The Bank of Thailand requires that foreign banks maintain capital
funds of 125 million baht (about US$ 3.5 million) invested in low
yielding government securities and generally limits their expatriate
management personnel to six.
The
banking sector was significantly liberalized in 1993 with the passage
of legislation under which banks can specifically engage in international
and investment banking activities by operating as International
Banking Facilities (IBF). Banks, both domestic and foreign, which
receive an IBF license may engage in offshore and domestic lending,
cross-currency exchange transactions, debt guarantees, letters of
credit matters, loan syndications, investment feasibility studies,
mergers and acquisitions advice, financial and economic data compilation
and underwriting abroad. IBF-licensed commercial banks must strictly
keep their commercial and international and investment banking operations
separate. 47 banks have received IBF licenses, 13 of them being
domestic banks and 34 foreign. Of the foreign banks operating as
an IBF, 19 have separate commercial banking operations while the
remaining 15 do not have branch operations.
Thailand’s
domestic banks have endured tremendous suffering since the financial
crisis began in 1997. Non-performing loans (NPL’s) reached 46 percent
of outstanding credit, forcing banks to creatively raise new capital
to cover provisioning needs. Debt restructuring has been an on-going
process, with the NPL figures slowly reducing, and the number of
cases reaching bankruptcy court increasing. Many of the banks have
set up separate asset management companies to which the bad loans
are transferred. This removes the NPL’s from the banks' books and
should increase the efficiency with which the loans can be recovered.
As of the turn of the century, the large number of NPL’s have greatly
reduced new lending from the banks and pressured them to reduce
interest paid on saving accounts to as low as two and a half percent.
The
crisis has also seen the purchase of four domestic banks by foreign
institutions, with two more sales pending approval by the Bank of
Thailand. Many analysts believe their presence will unleash sweeping
competitive pressures on the banking industry in Thailand.
Finance
companies make up the other large part of the financial industry
in Thailand. They are governed by the Act of the Undertaking of
Finance Business passed in 1979. The act enables them to make loans,
although usually at higher interest rates and with shorter repayment
periods than bank loans. They procure funds by borrowing or accepting
deposits from the public, which are then used to finance commercial,
development, consumer and housing projects.
Thailand’s
finance companies have also been hard hit by the recent economic
crisis. 56 companies were deemed insolvent and closed in 1997, with
numerous forced mergers amongst the surviving companies. A governing
body was created to guide this sector through the crisis, the Financial
Sector Restructuring Authority (FRA), which was given sweeping powers
to restructure the sector. The closed finance companies had US$
22 billion in assets, which the FRA has been liquidating and distributing
to creditors. The FRA has come under considerable public scrutiny
in Thailand for the low recovery rates of the auctioned assets,
usually around 25 percent, and their openness towards foreign capital.

* _Entries supplied_:
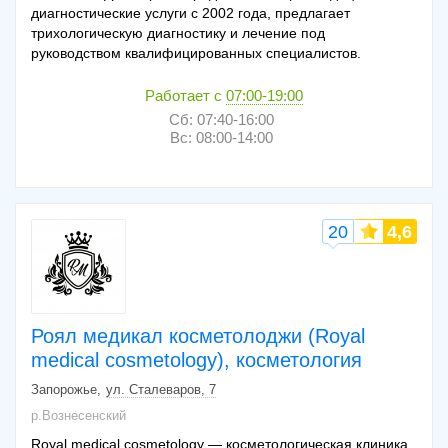
диагностические услуги с 2002 года, предлагает
трихологическую диагностику и лечение под
руководством квалифицированных специалистов.
Работает с
07:00-19:00
Сб: 07:40-16:00
Вс: 08:00-14:00
20
4,6
Роял медикал косметолоджи (Royal
medical cosmetology), косметология
Запорожье
ул. Сталеваров, 7
р.Вознесенский
Royal medical cosmetology — косметологическая клиника,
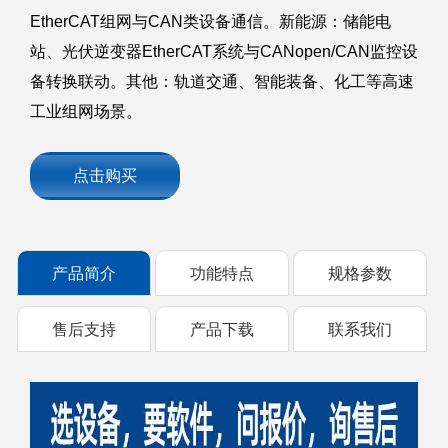
EtherCAT组网与CAN类设备通信。新能源：储能电
站、光伏逆变器EtherCAT系统与CANopen/CAN监控设
备转换联动。其他：轨道交通、智能装备、化工等高速
工业组网场景。
点击购买
产品简介
功能特点
规格参数
售后支持
产品下载
联系我们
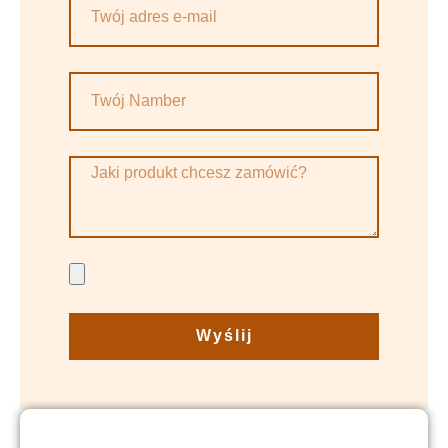
Wyślij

* _Activities_:
1. List every distinct year that the passage on Thai banking and finance mentions, in order of first appearance.
2. Reproduce word for word the portion of the passage on Thai banking and finance from "As of the turn" to "a half percent.".
The data above are not needed for any of the tasks.

* _Completed exercise_:
1. 1993, 1997, 1979

2.
As of the turn of the century, the large number of NPL’s have greatly
reduced new lending from the banks and pressured them to reduce
interest paid on saving accounts to as low as two and a half percent.